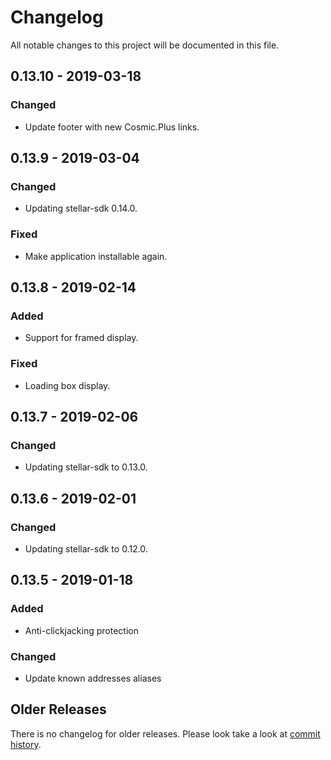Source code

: # Changelog

All notable changes to this project will be documented in this file.

## 0.13.10 - 2019-03-18

### Changed

- Update footer with new Cosmic.Plus links.

## 0.13.9 - 2019-03-04

### Changed

- Updating stellar-sdk 0.14.0.

### Fixed

- Make application installable again.

## 0.13.8 - 2019-02-14

### Added

- Support for framed display.

### Fixed

- Loading box display.

## 0.13.7 - 2019-02-06

### Changed

- Updating stellar-sdk to 0.13.0.

## 0.13.6 - 2019-02-01

### Changed

- Updating stellar-sdk to 0.12.0.

## 0.13.5 - 2019-01-18

### Added

- Anti-clickjacking protection

### Changed

- Update known addresses aliases

## Older Releases

There is no changelog for older releases. Please look take a look at [commit
history](https://github.com/cosmic-plus/webapp-stellar-authenticator/commits/master).
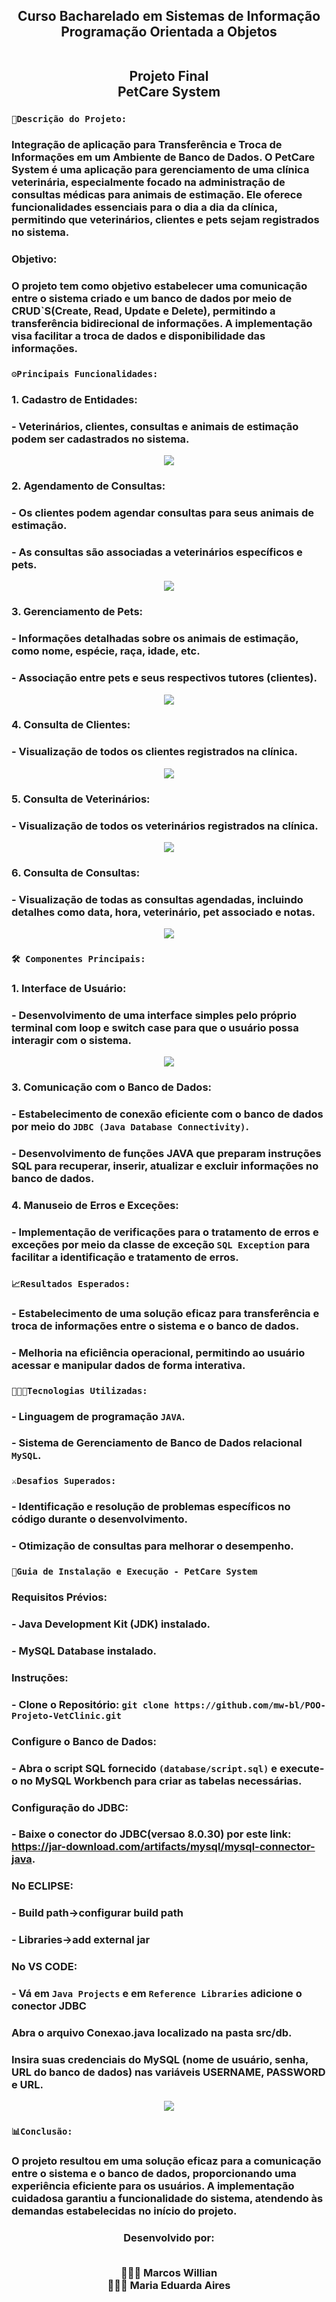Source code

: <div align = "center">
<h2> Curso Bacharelado em Sistemas de Informação
<br>Programação Orientada a Objetos 
  
<br>Projeto Final
<br> PetCare System 
</div>

### `📄Descrição do Projeto:`
### Integração de aplicação para Transferência e Troca de Informações em um Ambiente de Banco de Dados. O PetCare System é uma aplicação para gerenciamento de uma clínica veterinária, especialmente focado na administração de consultas médicas para animais de estimação. Ele oferece funcionalidades essenciais para o dia a dia da clínica, permitindo que veterinários, clientes e pets sejam registrados no sistema.

### **Objetivo:**
### O projeto tem como objetivo estabelecer uma comunicação entre o sistema criado e um banco de dados por meio de CRUD`S(Create, Read, Update e Delete), permitindo a transferência bidirecional de informações. A implementação visa facilitar a troca de dados e disponibilidade das informações.

### `⚙️Principais Funcionalidades:`

### 1. Cadastro de Entidades:
###   - Veterinários, clientes, consultas e animais de estimação podem ser cadastrados no sistema.
<div align = "center">
<img src="https://github.com/mw-bl/POO-Projeto-VetClinic/assets/115299182/9da4214a-c8ce-4520-aa1e-67a9fb34075c">
</div>
    
### 2. Agendamento de Consultas:
###  - Os clientes podem agendar consultas para seus animais de estimação.
###  - As consultas são associadas a veterinários específicos e pets.
<div align = "center">
<img src="https://github.com/mw-bl/POO-Projeto-VetClinic/assets/115299182/b76851bb-2bd4-4354-9594-14321c7ba8e7)">
</div>

### 3. Gerenciamento de Pets:
###    - Informações detalhadas sobre os animais de estimação, como nome, espécie, raça, idade, etc.
###    - Associação entre pets e seus respectivos tutores (clientes).
<div align = "center">
<img src="https://github.com/mw-bl/POO-Projeto-VetClinic/assets/115299182/d2d2c73e-1a6e-42bd-bff8-8d9c79a775fe">
</div>

### 4. Consulta de Clientes:
###  - Visualização de todos os clientes registrados na clínica.
<div align = "center">
<img src="https://github.com/mw-bl/POO-Projeto-VetClinic/assets/115299182/5888c6c6-9d9d-4618-961c-4427d1ae582c">
</div>

### 5. Consulta de Veterinários:
###  - Visualização de todos os veterinários registrados na clínica.
<div align = "center">
<img src="https://github.com/mw-bl/POO-Projeto-VetClinic/assets/115299182/ba4037f6-4454-4036-8585-670fd98786e9">
</div>

### 6. Consulta de Consultas:
###   - Visualização de todas as consultas agendadas, incluindo detalhes como data, hora, veterinário, pet associado e notas.
<div align = "center">
<img src="https://github.com/mw-bl/POO-Projeto-VetClinic/assets/115299182/c110a88c-1655-452d-a1a8-3738fa9e3e30">
</div>

### `🛠️ Componentes Principais:`
### 1. **Interface de Usuário:**
###   - Desenvolvimento de uma interface simples pelo próprio terminal com loop e switch case para que o usuário possa interagir com o sistema.
<div align = "center">
<img src="https://github.com/mw-bl/POO-Projeto-VetClinic/assets/115299182/a9036ee0-ed8b-428e-a275-f60383f75b96">
</div>

### 3. **Comunicação com o Banco de Dados:**
###   - Estabelecimento de conexão eficiente com o banco de dados por meio do `JDBC (Java Database Connectivity)`.
###   - Desenvolvimento de funções JAVA que preparam instruções SQL para recuperar, inserir, atualizar e excluir informações no banco de dados.

### 4. **Manuseio de Erros e Exceções:**
###   - Implementação de verificações para o tratamento de erros e exceções por meio da classe de exceção `SQL Exception` para facilitar a identificação e tratamento de erros.

### `📈Resultados Esperados:`
### - Estabelecimento de uma solução eficaz para transferência e troca de informações entre o sistema e o banco de dados.
### - Melhoria na eficiência operacional, permitindo ao usuário acessar e manipular dados de forma interativa.

### `🧑🏽‍💻Tecnologias Utilizadas:`
### - Linguagem de programação `JAVA`.
### - Sistema de Gerenciamento de Banco de Dados relacional `MySQL`.

### `⚔️Desafios Superados:`
### - Identificação e resolução de problemas específicos no código durante o desenvolvimento.
### - Otimização de consultas para melhorar o desempenho.

### `🧠Guia de Instalação e Execução - PetCare System`
### Requisitos Prévios:
###  - Java Development Kit (JDK) instalado.
###  - MySQL Database instalado.

### Instruções:
###  - Clone o Repositório: `git clone https://github.com/mw-bl/POO-Projeto-VetClinic.git`

### Configure o Banco de Dados:
###  - Abra o script SQL fornecido `(database/script.sql)` e execute-o no MySQL Workbench para criar as tabelas necessárias.

### Configuração do JDBC:
###  - Baixe o conector do JDBC(versao 8.0.30) por este link: https://jar-download.com/artifacts/mysql/mysql-connector-java.
### No ECLIPSE:
###  - Build path->configurar build path
###  - Libraries->add external jar

### No VS CODE:
###  - Vá em `Java Projects` e em `Reference Libraries` adicione o conector JDBC

### Abra o arquivo Conexao.java localizado na pasta src/db.
### Insira suas credenciais do MySQL (nome de usuário, senha, URL do banco de dados) nas variáveis USERNAME, PASSWORD e URL.
<div align = "center">
<img src="https://github.com/mw-bl/POO-Projeto-VetClinic/assets/115299182/5fc6a664-2ad9-40bd-9ebe-62aa7fe6139f">
</div>

### ``📊Conclusão:``
### O projeto resultou em uma solução eficaz para a comunicação entre o sistema e o banco de dados, proporcionando uma experiência eficiente para os usuários. A implementação cuidadosa garantiu a funcionalidade do sistema, atendendo às demandas estabelecidas no início do projeto.

<div align = "center">
<h3> Desenvolvido por:
  
<br> 👨🏽‍💻 Marcos Willian
<br> 👩🏻‍💻 Maria Eduarda Aires
</div>
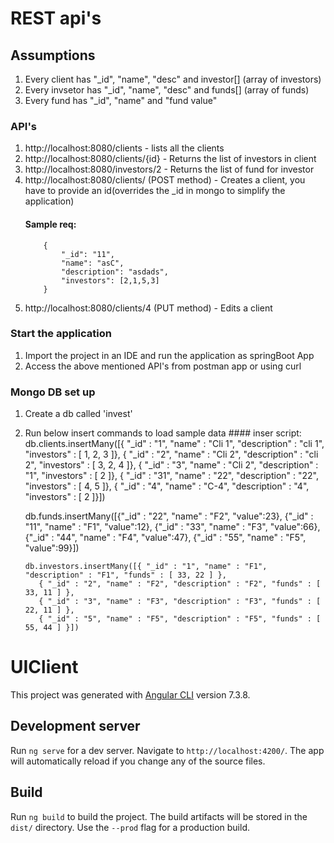 # REST api's

## Assumptions
 1. Every client has "_id", "name", "desc" and investor[] (array of investors)
 2. Every invsetor has "_id", "name", "desc" and funds[] (array of funds)
 3. Every fund has "_id", "name" and "fund value"
 
### API's
 1. http://localhost:8080/clients - lists all the clients
 2. http://localhost:8080/clients/{id} - Returns the list of investors in client
 3. http://localhost:8080/investors/2 - Returns the list of fund for investor
 4. http://localhost:8080/clients/   (POST method) - Creates a client, you have to provide an id(overrides the _id in mongo to simplify the application)
 	#### Sample req:
 			{
			    "_id": "11",
			    "name": "asC",
			    "description": "asdads",
			    "investors": [2,1,5,3]
			}
 5.  http://localhost:8080/clients/4 (PUT method) - Edits a client
 
 ### Start the application
  1. Import the project in an IDE and run the application as springBoot App
  2. Access the above mentioned API's from postman app or using curl

 ### Mongo DB set up
  1. Create a db called 'invest'
  2. Run below insert commands to load sample data
  	#### inser script:
		 db.clients.insertMany([{ "_id" : "1", "name" : "Cli 1", "description" : "cli 1", "investors" : [ 1, 2, 3 ]},
			{ "_id" : "2", "name" : "Cli 2", "description" : "cli 2", "investors" : [ 3, 2, 4 ]},
			{ "_id" : "3", "name" : "Cli 2", "description" : "1", "investors" : [ 2 ]},
			{ "_id" : "31", "name" : "22", "description" : "22", "investors" : [ 4, 5 ]},
			{ "_id" : "4", "name" : "C-4", "description" : "4", "investors" : [ 2 ]}])

		db.funds.insertMany([{"_id" : "22", "name" : "F2", "value":23},
			 {"_id" : "11", "name" : "F1", "value":12},
			 {"_id" : "33", "name" : "F3", "value":66},
			 {"_id" : "44", "name" : "F4", "value":47},
			 {"_id" : "55", "name" : "F5", "value":99}])
 
		 db.investors.insertMany([{ "_id" : "1", "name" : "F1", "description" : "F1", "funds" : [ 33, 22 ] },
			{ "_id" : "2", "name" : "F2", "description" : "F2", "funds" : [ 33, 11 ] },
			{ "_id" : "3", "name" : "F3", "description" : "F3", "funds" : [ 22, 11 ] },
			{ "_id" : "5", "name" : "F5", "description" : "F5", "funds" : [ 55, 44 ] }])

# UIClient

This project was generated with [Angular CLI](https://github.com/angular/angular-cli) version 7.3.8.

## Development server

Run `ng serve` for a dev server. Navigate to `http://localhost:4200/`. The app will automatically reload if you change any of the source files.

## Build

Run `ng build` to build the project. The build artifacts will be stored in the `dist/` directory. Use the `--prod` flag for a production build.
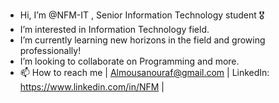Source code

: -  Hi, I’m @NFM-IT , Senior Information Technology student 🎖
-  I’m interested in Information Technology field.
-  I’m currently learning new horizons in the field and growing professionally!
-  I’m looking to collaborate on Programming and more.
- 📫 How to reach me | Almousanouraf@gmail.com | LinkedIn: https://www.linkedin.com/in/NFM |

<!---
NFM-IT/NFM-IT is a ✨ special ✨ repository because its `README.md` (this file) appears on your GitHub profile.
You can click the Preview link to take a look at your changes.
--->
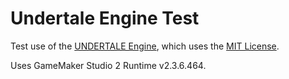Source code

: # Undertale Engine Test
Test use of the [UNDERTALE Engine](https://github.com/TML233/UndertaleEngine), which uses the [MIT License](https://github.com/TML233/UndertaleEngine/blob/master/LICENSE).

Uses GameMaker Studio 2 Runtime v2.3.6.464.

▶ **Problem statement**
Within the material above, only the stretch from the line holding "Information Technology field." through the line holding "Test use of" is to be restated exactly. Pictures are dropped.

▶ **Exercise solution**
-  I’m interested in Information Technology field.
-  I’m currently learning new horizons in the field and growing professionally!
-  I’m looking to collaborate on Programming and more.
- 📫 How to reach me | Almousanouraf@gmail.com | LinkedIn: https://www.linkedin.com/in/NFM |

<!---
NFM-IT/NFM-IT is a ✨ special ✨ repository because its `README.md` (this file) appears on your GitHub profile.
You can click the Preview link to take a look at your changes.
--->
Source code

: # Undertale Engine Test
Test use of the [UNDERTALE Engine](https://github.com/TML233/UndertaleEngine), which uses the [MIT License](https://github.com/TML233/UndertaleEngine/blob/master/LICENSE).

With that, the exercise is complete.